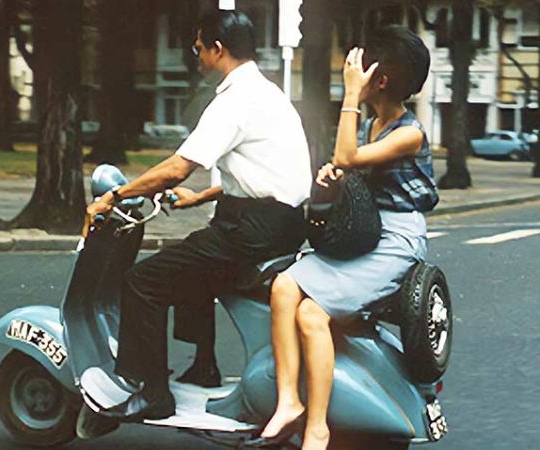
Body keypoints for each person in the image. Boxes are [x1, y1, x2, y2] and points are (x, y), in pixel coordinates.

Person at [84, 10, 311, 422]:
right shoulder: (270, 93)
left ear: (217, 49)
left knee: (142, 282)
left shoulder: (234, 100)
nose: (196, 55)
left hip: (250, 230)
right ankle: (203, 366)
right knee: (190, 260)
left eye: (198, 47)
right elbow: (266, 172)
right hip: (280, 224)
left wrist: (114, 196)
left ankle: (150, 393)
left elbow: (177, 166)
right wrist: (201, 198)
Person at [254, 26, 439, 450]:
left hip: (395, 240)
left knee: (311, 315)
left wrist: (350, 97)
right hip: (363, 230)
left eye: (359, 66)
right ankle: (288, 403)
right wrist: (333, 178)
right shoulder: (372, 123)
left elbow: (347, 156)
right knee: (283, 286)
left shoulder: (409, 133)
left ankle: (318, 428)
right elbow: (346, 167)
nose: (350, 70)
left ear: (382, 78)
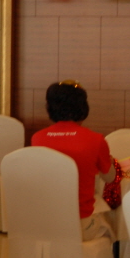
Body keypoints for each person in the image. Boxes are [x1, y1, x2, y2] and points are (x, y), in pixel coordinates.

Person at [30, 81, 115, 240]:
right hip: (80, 225)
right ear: (83, 107)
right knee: (109, 225)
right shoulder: (95, 140)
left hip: (45, 224)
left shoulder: (37, 139)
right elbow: (110, 178)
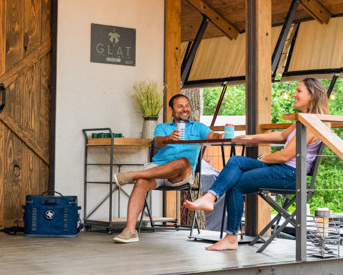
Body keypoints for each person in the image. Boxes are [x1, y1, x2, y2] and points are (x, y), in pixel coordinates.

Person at [183, 78, 329, 251]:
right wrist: (250, 137)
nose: (295, 95)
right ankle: (212, 199)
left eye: (299, 91)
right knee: (236, 161)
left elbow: (284, 155)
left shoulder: (312, 125)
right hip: (282, 171)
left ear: (312, 96)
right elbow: (281, 136)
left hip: (290, 175)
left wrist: (261, 159)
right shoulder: (302, 120)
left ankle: (228, 232)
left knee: (235, 183)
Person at [112, 94, 223, 243]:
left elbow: (211, 136)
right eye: (180, 106)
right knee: (141, 183)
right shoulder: (162, 127)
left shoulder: (198, 127)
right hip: (158, 169)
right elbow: (157, 142)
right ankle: (130, 231)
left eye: (187, 105)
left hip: (181, 175)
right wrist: (168, 139)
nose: (185, 109)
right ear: (171, 109)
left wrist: (219, 136)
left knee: (182, 162)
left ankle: (134, 174)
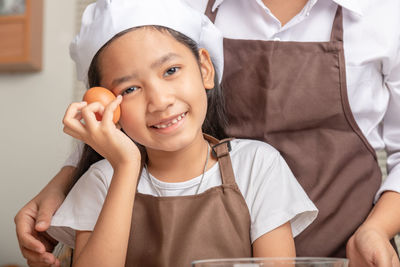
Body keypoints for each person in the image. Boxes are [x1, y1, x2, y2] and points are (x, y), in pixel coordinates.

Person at [14, 0, 400, 266]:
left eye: (170, 72)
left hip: (345, 248)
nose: (160, 100)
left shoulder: (384, 14)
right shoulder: (182, 7)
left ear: (204, 69)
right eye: (131, 88)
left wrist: (377, 230)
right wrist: (68, 178)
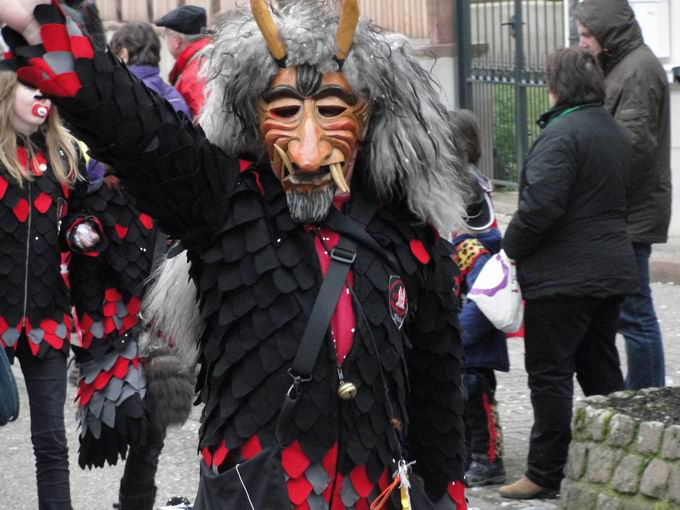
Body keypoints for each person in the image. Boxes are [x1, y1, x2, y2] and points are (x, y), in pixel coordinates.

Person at [0, 1, 471, 509]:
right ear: (253, 113)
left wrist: (447, 494)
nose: (307, 148)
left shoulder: (409, 237)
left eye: (332, 111)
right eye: (286, 111)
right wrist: (38, 23)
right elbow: (138, 133)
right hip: (252, 492)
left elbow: (436, 389)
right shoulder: (223, 206)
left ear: (369, 113)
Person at [498, 47, 638, 499]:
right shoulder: (613, 131)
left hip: (563, 279)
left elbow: (540, 207)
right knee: (601, 371)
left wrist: (509, 248)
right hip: (609, 269)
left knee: (550, 375)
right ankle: (618, 461)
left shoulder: (561, 135)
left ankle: (544, 472)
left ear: (556, 85)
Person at [69, 21, 193, 510]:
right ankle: (136, 497)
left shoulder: (155, 113)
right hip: (113, 274)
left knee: (155, 409)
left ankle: (136, 501)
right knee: (128, 411)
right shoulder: (161, 102)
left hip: (157, 262)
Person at [0, 64, 102, 508]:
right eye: (32, 89)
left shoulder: (65, 153)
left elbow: (78, 212)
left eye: (48, 92)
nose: (43, 99)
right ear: (7, 90)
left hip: (47, 318)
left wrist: (82, 230)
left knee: (52, 443)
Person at [575, 0, 671, 390]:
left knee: (635, 312)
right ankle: (642, 390)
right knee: (627, 309)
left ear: (607, 34)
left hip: (630, 212)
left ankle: (645, 395)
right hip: (625, 209)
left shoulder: (636, 71)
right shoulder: (624, 64)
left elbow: (633, 147)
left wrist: (593, 190)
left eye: (586, 35)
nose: (581, 44)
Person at [449, 110, 509, 488]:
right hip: (468, 299)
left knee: (476, 388)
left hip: (477, 301)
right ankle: (471, 452)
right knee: (464, 384)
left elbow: (472, 246)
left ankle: (488, 458)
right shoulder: (471, 181)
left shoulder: (465, 186)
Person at [154, 5, 210, 119]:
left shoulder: (194, 75)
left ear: (176, 41)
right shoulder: (209, 56)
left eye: (165, 36)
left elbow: (205, 127)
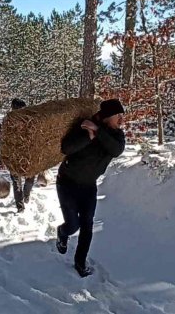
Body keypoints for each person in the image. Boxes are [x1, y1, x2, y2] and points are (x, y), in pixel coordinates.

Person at [55, 98, 126, 277]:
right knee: (73, 225)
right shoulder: (84, 126)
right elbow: (66, 147)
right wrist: (89, 135)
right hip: (67, 183)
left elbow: (116, 150)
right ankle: (62, 233)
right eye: (118, 115)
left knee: (87, 225)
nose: (121, 119)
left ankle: (80, 262)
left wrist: (98, 131)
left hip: (88, 186)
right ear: (108, 116)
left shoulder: (116, 135)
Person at [7, 98, 35, 213]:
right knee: (16, 181)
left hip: (29, 155)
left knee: (30, 178)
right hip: (14, 156)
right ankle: (20, 206)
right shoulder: (8, 122)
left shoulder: (31, 120)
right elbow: (4, 141)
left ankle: (26, 194)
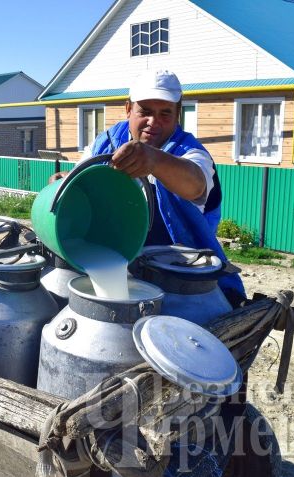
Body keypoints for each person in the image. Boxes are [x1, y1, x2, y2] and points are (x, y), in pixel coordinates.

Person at [72, 69, 245, 303]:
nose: (153, 122)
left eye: (165, 113)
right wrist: (65, 182)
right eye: (145, 111)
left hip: (181, 281)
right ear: (128, 109)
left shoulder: (190, 152)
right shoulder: (105, 144)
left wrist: (155, 161)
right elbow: (77, 183)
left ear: (177, 115)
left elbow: (195, 184)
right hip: (115, 267)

*EXERCISE:*
Word-for-word copy, no pictures: write out the entries above in full.

*ANSWER BELOW:*
Body keypoints for each person in the image. Boxes are [x1, y1, x2, y2] and points are (x, y), in pixel coordinates.

Person at [84, 10, 311, 422]:
right shoulder: (270, 93)
left ear: (217, 49)
left knee: (142, 282)
left shoulder: (234, 100)
nose: (196, 55)
left hip: (250, 230)
right ankle: (203, 366)
right knee: (190, 260)
left eye: (198, 47)
right elbow: (266, 172)
right hip: (280, 224)
left wrist: (114, 196)
left ankle: (150, 393)
left elbow: (177, 166)
right wrist: (201, 198)
Person at [254, 26, 439, 450]:
left hip: (395, 240)
left knee: (311, 315)
left wrist: (350, 97)
right hip: (363, 230)
left eye: (359, 66)
right ankle: (288, 403)
right wrist: (333, 178)
right shoulder: (372, 123)
left elbow: (347, 156)
right knee: (283, 286)
left shoulder: (409, 133)
left ankle: (318, 428)
right elbow: (346, 167)
nose: (350, 70)
left ear: (382, 78)
Body keypoints for each person in the image. Boxes are [x1, y1, x2, y2] and points are (x, y), in pixel coordinates.

Person at [30, 81, 115, 240]:
right hip: (80, 225)
right ear: (83, 107)
right knee: (109, 225)
right shoulder: (95, 140)
left hip: (45, 224)
left shoulder: (37, 139)
right elbow: (110, 178)
Body keypoints for each person in the image. Boxes are [x1, y1, x2, y2] and points are (x, y), in pixel coordinates.

Person at [183, 78, 329, 251]:
right wrist: (250, 137)
nose: (295, 95)
right ankle: (212, 199)
left eye: (299, 91)
right knee: (236, 161)
left elbow: (284, 155)
left shoulder: (312, 125)
right hip: (282, 171)
left ear: (312, 96)
right elbow: (281, 136)
left hip: (290, 175)
left wrist: (261, 159)
right shoulder: (302, 120)
left ankle: (228, 232)
left knee: (235, 183)
Person at [112, 94, 223, 243]:
left elbow: (211, 136)
right eye: (180, 106)
right knee: (141, 183)
right shoulder: (162, 127)
left shoulder: (198, 127)
right hip: (158, 169)
right elbow: (157, 142)
right ankle: (130, 231)
left eye: (187, 105)
left hip: (181, 175)
right wrist: (168, 139)
nose: (185, 109)
right ear: (171, 109)
left wrist: (219, 136)
left knee: (182, 162)
left ankle: (134, 174)
Body keypoints for each person in the image. Boxes are [x1, y1, x2, y2] and points are (x, y), in pixel coordinates.

Person at [14, 0, 400, 266]:
left eye: (170, 72)
left hip: (345, 248)
nose: (160, 100)
left shoulder: (384, 14)
right shoulder: (182, 7)
left ear: (204, 69)
right eye: (131, 88)
left wrist: (377, 230)
right wrist: (68, 178)
Body keypoints for each person in the image. Boxes are [x1, y1, x2, y2] and points are (x, y), in pixel coordinates.

Person at [0, 1, 471, 509]:
right ear: (253, 113)
left wrist: (447, 494)
nose: (307, 148)
left shoulder: (409, 237)
left eye: (332, 111)
right eye: (286, 111)
right wrist: (38, 23)
right elbow: (138, 133)
right hip: (252, 492)
left elbow: (436, 389)
right shoulder: (223, 206)
left ear: (369, 113)
Person at [498, 47, 638, 499]:
right shoulder: (613, 131)
left hip: (563, 279)
left elbow: (540, 207)
right knee: (601, 371)
left wrist: (509, 248)
right hip: (609, 269)
left knee: (550, 375)
right ankle: (618, 461)
left shoulder: (561, 135)
left ankle: (544, 472)
left ear: (556, 85)
Person at [69, 21, 193, 510]:
right ankle: (136, 497)
left shoulder: (155, 113)
right hip: (113, 274)
left knee: (155, 409)
left ankle: (136, 501)
right knee: (128, 411)
right shoulder: (161, 102)
left hip: (157, 262)
Person at [0, 64, 102, 508]:
right eye: (32, 89)
left shoulder: (65, 153)
left elbow: (78, 212)
left eye: (48, 92)
nose: (43, 99)
right ear: (7, 90)
left hip: (47, 318)
left wrist: (82, 230)
left knee: (52, 443)
Person at [575, 0, 671, 390]:
left knee: (635, 312)
right ankle: (642, 390)
right knee: (627, 309)
left ear: (607, 34)
left hip: (630, 212)
left ankle: (645, 395)
right hip: (625, 209)
left shoulder: (636, 71)
right shoulder: (624, 64)
left elbow: (633, 147)
left wrist: (593, 190)
left eye: (586, 35)
nose: (581, 44)
Person at [449, 110, 509, 488]:
right hip: (468, 299)
left knee: (476, 388)
left hip: (477, 301)
right ankle: (471, 452)
right knee: (464, 384)
left elbow: (472, 246)
left ankle: (488, 458)
right shoulder: (471, 181)
left shoulder: (465, 186)
Person at [154, 5, 210, 119]:
left shoulder: (194, 75)
left ear: (176, 41)
right shoulder: (209, 56)
left eye: (165, 36)
left elbow: (205, 127)
Body keypoints for each person in the image. Boxes are [x1, y1, x2, y2] and points are (x, y), in pixel coordinates.

Person at [55, 98, 126, 277]:
right knee: (73, 225)
right shoulder: (84, 126)
right elbow: (66, 147)
right wrist: (89, 135)
right hip: (67, 183)
left elbow: (116, 150)
right ankle: (62, 233)
right eye: (118, 115)
left knee: (87, 225)
nose: (121, 119)
left ankle: (80, 262)
left wrist: (98, 131)
left hip: (88, 186)
right ear: (108, 116)
left shoulder: (116, 135)
Person at [7, 98, 35, 213]:
right knee: (16, 181)
left hip: (29, 155)
left knee: (30, 178)
right hip: (14, 156)
right ankle: (20, 206)
right shoulder: (8, 122)
left shoulder: (31, 120)
right elbow: (4, 141)
left ankle: (26, 194)
Body keypoints for each person in the image. Boxes are [x1, y1, x2, y2] and points are (x, y), in pixel coordinates.

Person at [72, 69, 245, 303]:
nose: (153, 122)
left eye: (165, 113)
right wrist: (65, 182)
right eye: (145, 111)
left hip: (181, 281)
right ear: (128, 109)
left shoulder: (190, 152)
right shoulder: (105, 144)
left wrist: (155, 161)
right elbow: (77, 183)
left ear: (177, 115)
left elbow: (195, 184)
right hip: (115, 267)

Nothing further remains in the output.